* **SET EXERCISE A**
In the genealogy post about the Menge family, who was the sponsor at the emergency baptism of Joh. Georg Menge's weak infant son?

* **SELECTED TEXT**

★ ★ ★ ★

So I was set to go home, but then decided to stay just one more day. After all, I have folders of odds and ends that can be looked up at the FHL. I went into the library with nearly NO expectation, and headed for the International floor even though I really had no reason left to go there. Maybe it was my lack of agenda that allowed me to just casually approach the expert desk and ask them for help. I described our problem as succinctly as possible to somebody who really knows and cares about what they're doing. They gave me a couple of very constructive suggestions, one of which was to check the baptisms of Ernst's brothers' children. I had already done that for Henry but not for the brother who did not come to America, Georg. It turns out that Georg and his wife had twins who died almost immediately. Their baptism record is a bit complex and so all the experts at the expert desk pulled together and came to agreement about the following (rough) translation:
The father was Joh. Georg Menge and mother Elisabetha Catharina. They had a little son but it was weak and so there was an immediate baptism (emergency baptism). The sponsor was Ernst Christian Menge, the brother of the father and the unmarried son of the church elder (Kirch Senioris), Joh. Ernst Menge. At the end of the record is a Note Bene - saying there was another baby boy that came (the twin) and it was baptized by the midwife before it also died.

The gist of this appears to be that the sponsor and namesake of the first-born boy was our ancestor whose name was Ernst Christian Menge! I immediately told the experts that we found reference in PHL that our ancestor's name was Joh. Ernst Menge, but they all shrugged and said that doesn't mean much. The expert to whom I had explained our brick wall just looked at me and said "that's your ancestor".

How could we have missed this?  Partly, we might have been dealing with translation errors.  First the author of the Soedel village genealogy book correctly got the part about twins, but he entered one baby's name as Ernst and the other as Christian, which was incorrect.   Then familysearch created just one record for Ernst Christian Menge, son of Georg, when in fact there were twins born.   Clearly this record generated some degree of confusion all along the way.  But in any case, we clearly should have seen the name ERNST as a great big clue.

So there we have it. We might still wish for Ernst's baptism record but this baptism record of his twin nephews clearly identifies Ernst and his place in the family group. Why we can't find Ernst's own baptism record is still a question. We did find a couple of baptism pages at the end of 1728 and the start of 1729 that were torn and missing - maybe Ernst was in those missing pages? And we still suspect that Ernst might have been named for Joh. Ernst Christian Kreuter who has already been identified as having connections with the Menge and Riess families. Finally we still haven't found any German record for Ernst's older brother Johannes, supposedly born in 1722. Nevertheless I think we managed to achieve our overall goal this time around: to tie our Ernst Menge to the family group of Joh. Ernst Menge and Anna Catharina Riess.

Lessons learned?
  1. Don't be afraid (or too proud) to ask for help.  If you can state your issue in less than 5 minutes to somebody who is really listening and who has the skills to offer constructive advice, it's silly not to get a fresh perspective on something you think about even in your sleep.  Be open to every suggestion even when it seems like ground covered.  Try to see the problem as freshly and as detached as your expert listener does.  This alone is worth more than money.

★ ★ ★ ★

* **TASK INPUTS**
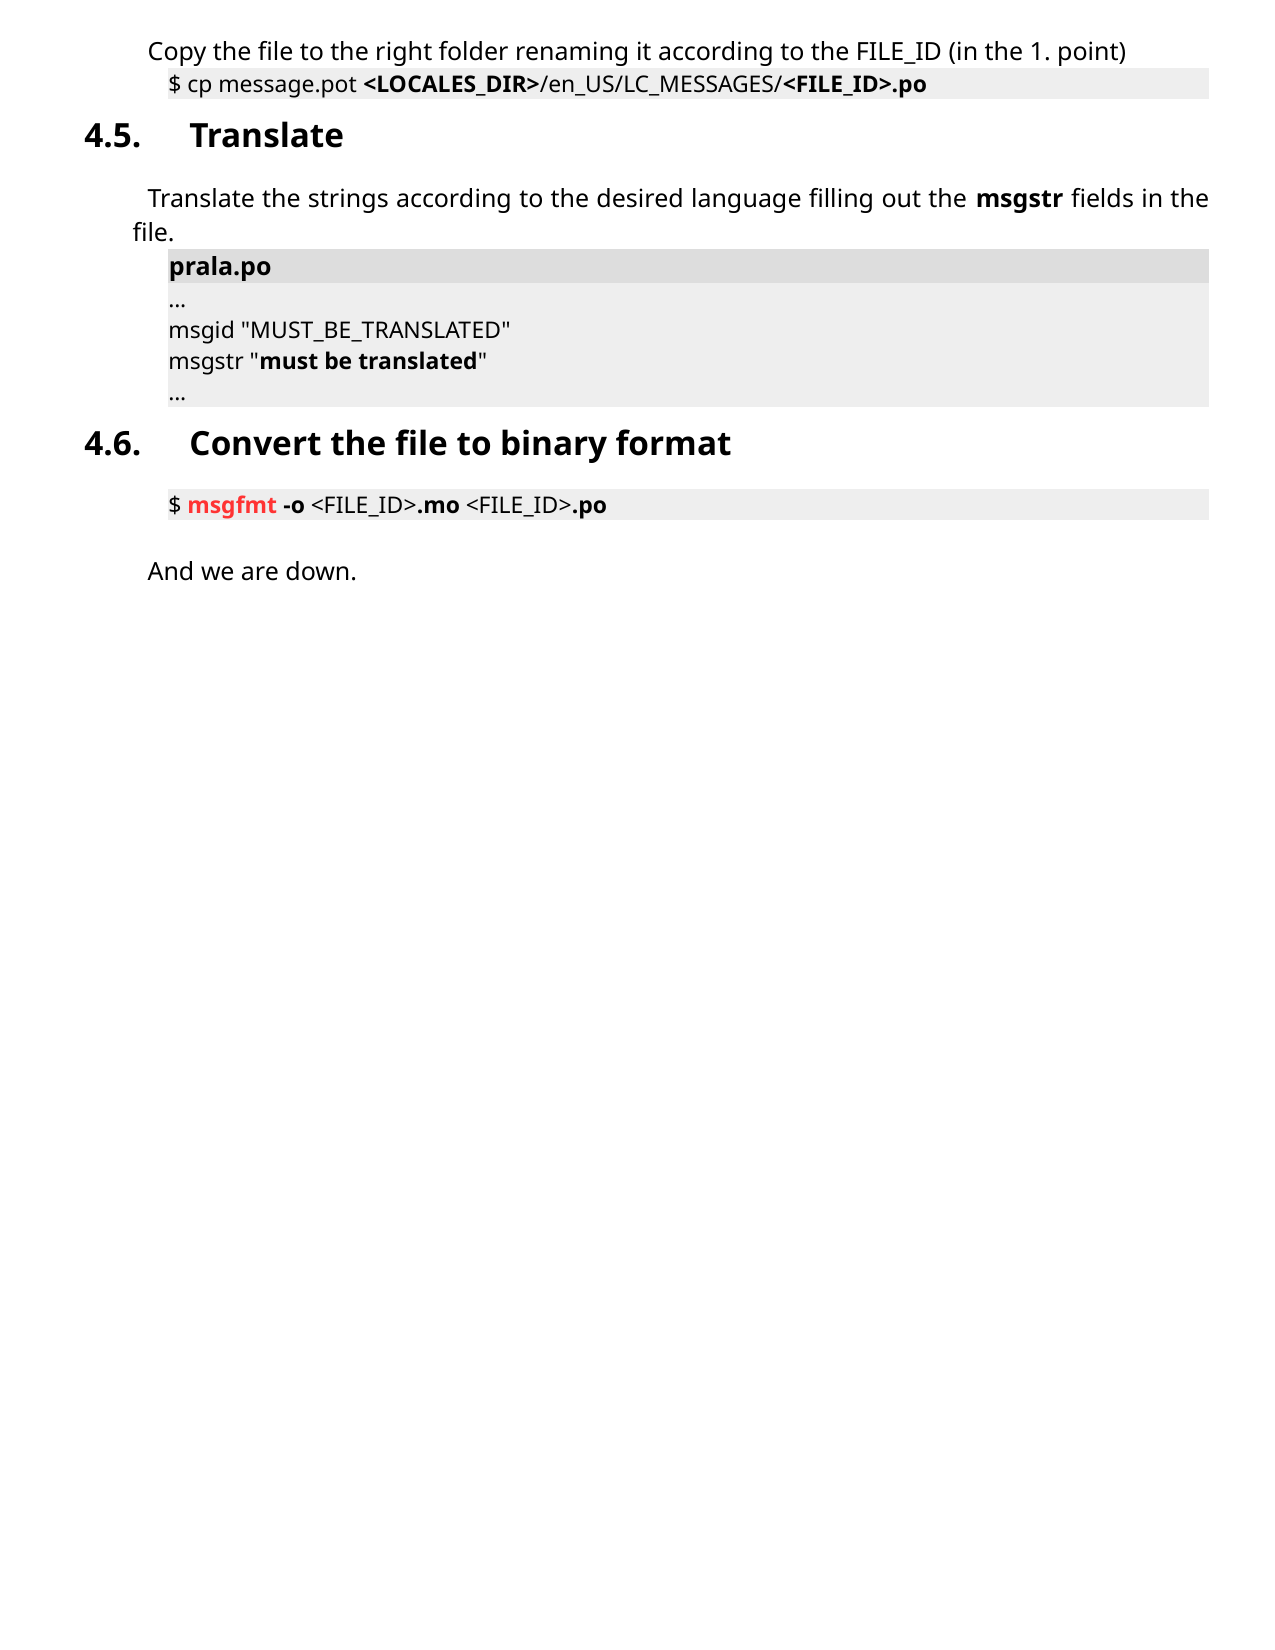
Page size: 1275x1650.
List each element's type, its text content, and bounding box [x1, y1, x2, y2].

text Translate the strings according to the desired language filling out the msgstr fields in the file. [132, 181, 1209, 249]
text And we are down. [132, 554, 1209, 588]
text ... [168, 283, 1209, 314]
text $ msgfmt -o <FILE_ID>.mo <FILE_ID>.po [168, 489, 1209, 520]
subtitle Convert the file to binary format [84, 419, 1209, 465]
text Copy the file to the right folder renaming it according to the FILE_ID (in the 1. point) [132, 34, 1209, 68]
text msgid "MUST_BE_TRANSLATED" [168, 314, 1209, 345]
text prala.po [168, 249, 1209, 283]
text ... [168, 376, 1209, 407]
text $ cp message.pot <LOCALES_DIR>/en_US/LC_MESSAGES/<FILE_ID>.po [168, 68, 1209, 99]
text msgstr "must be translated" [168, 345, 1209, 376]
subtitle Translate [84, 111, 1209, 157]
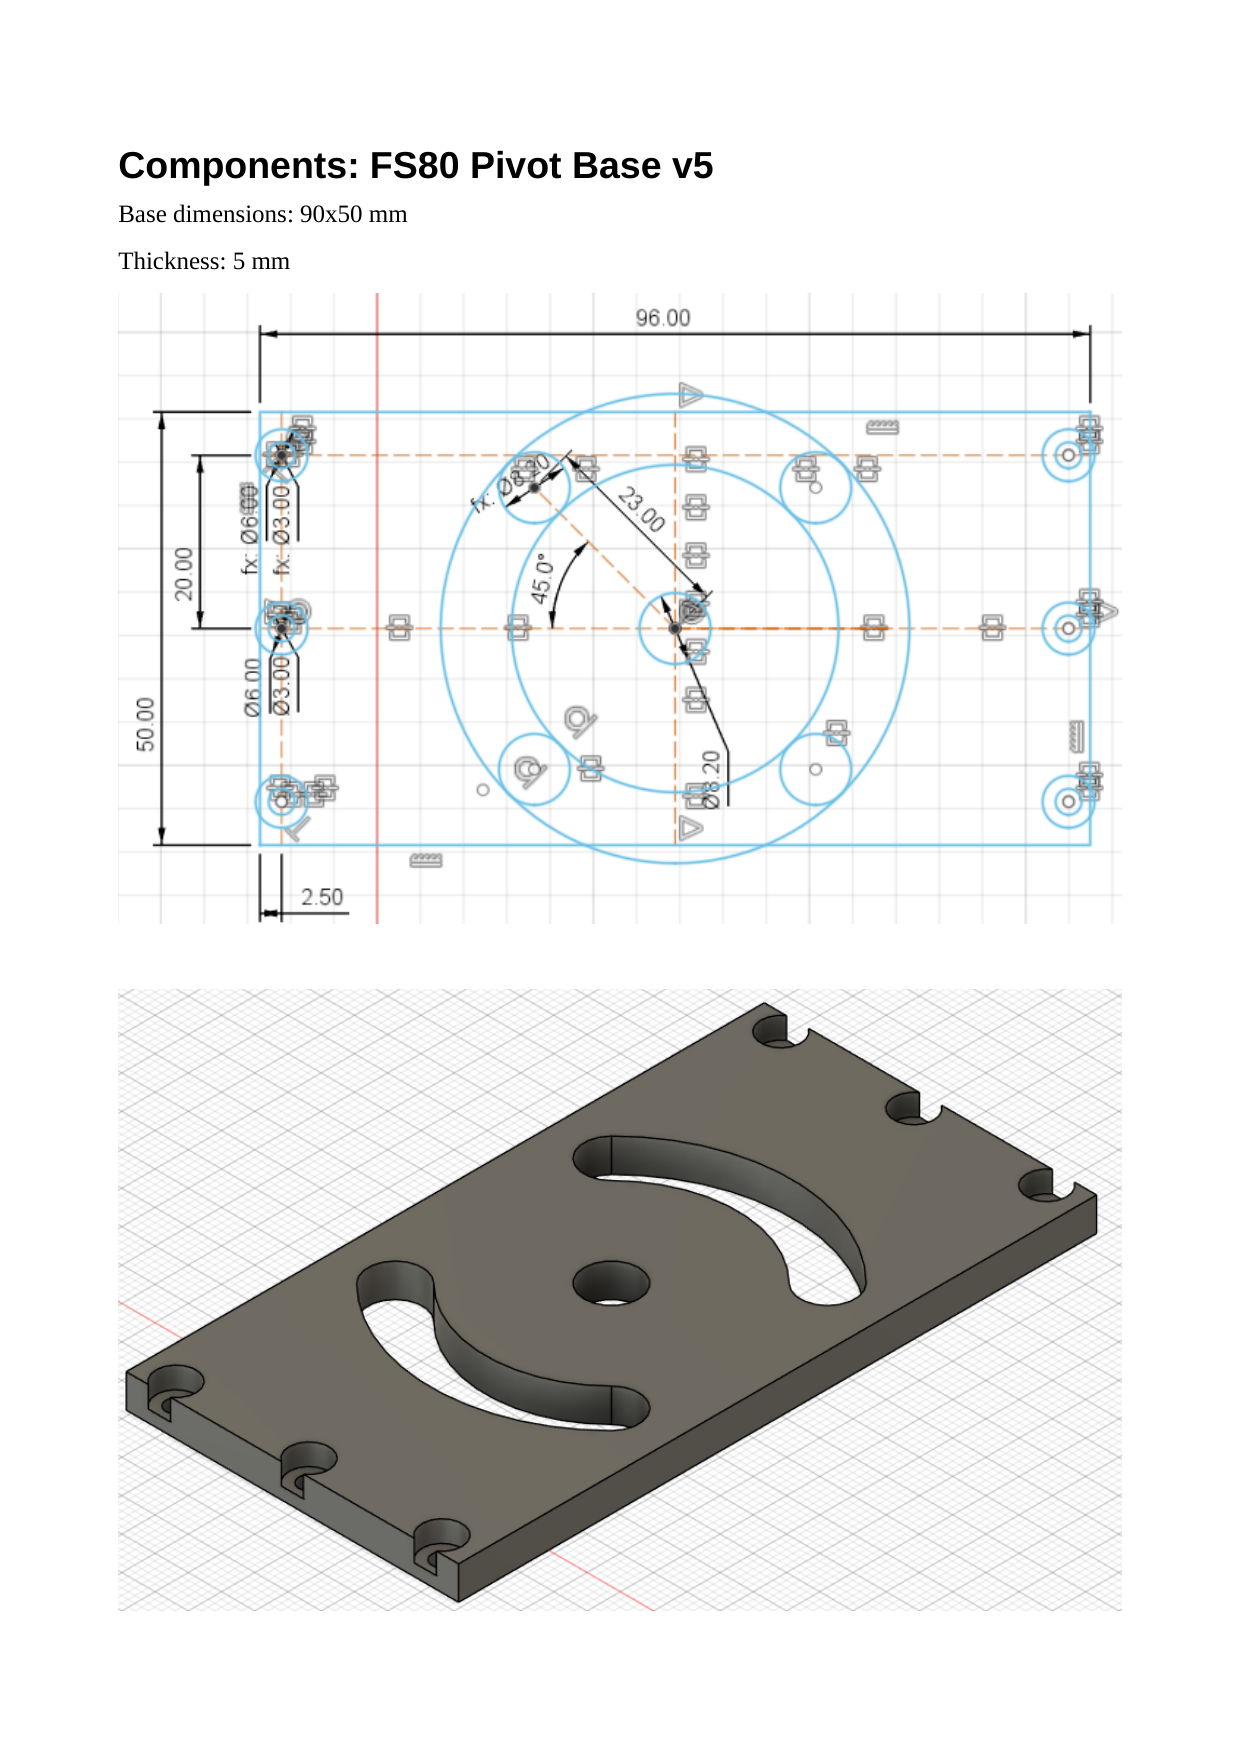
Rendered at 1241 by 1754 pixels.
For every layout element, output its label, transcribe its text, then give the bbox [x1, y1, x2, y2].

text Thickness: 5 mm [118, 246, 1122, 275]
picture [118, 989, 1123, 1611]
subtitle Components: FS80 Pivot Base v5 [118, 143, 1122, 186]
picture [118, 293, 1123, 924]
text Base dimensions: 90x50 mm [118, 199, 1122, 227]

★ ★ ★ ★

* **SET EXERCISE B**
Write out the records word for word, beginning at their first line and going on through the line with "subtitle Translate [84, 111, 1209, 157]". Leave the pictures out.

* **EXERCISE SOLUTION A**
Ernst Christian Menge, the father's brother and the unmarried son of the church elder Joh. Ernst Menge.

* **EXERCISE SOLUTION B**
Page size: 1275x1650.
List each element's type, its text content, and bounding box [x1, y1, x2, y2].

text Translate the strings according to the desired language filling out the msgstr fields in the file. [132, 181, 1209, 249]
text And we are down. [132, 554, 1209, 588]
text ... [168, 283, 1209, 314]
text $ msgfmt -o <FILE_ID>.mo <FILE_ID>.po [168, 489, 1209, 520]
subtitle Convert the file to binary format [84, 419, 1209, 465]
text Copy the file to the right folder renaming it according to the FILE_ID (in the 1. point) [132, 34, 1209, 68]
text msgid "MUST_BE_TRANSLATED" [168, 314, 1209, 345]
text prala.po [168, 249, 1209, 283]
text ... [168, 376, 1209, 407]
text $ cp message.pot <LOCALES_DIR>/en_US/LC_MESSAGES/<FILE_ID>.po [168, 68, 1209, 99]
text msgstr "must be translated" [168, 345, 1209, 376]
subtitle Translate [84, 111, 1209, 157]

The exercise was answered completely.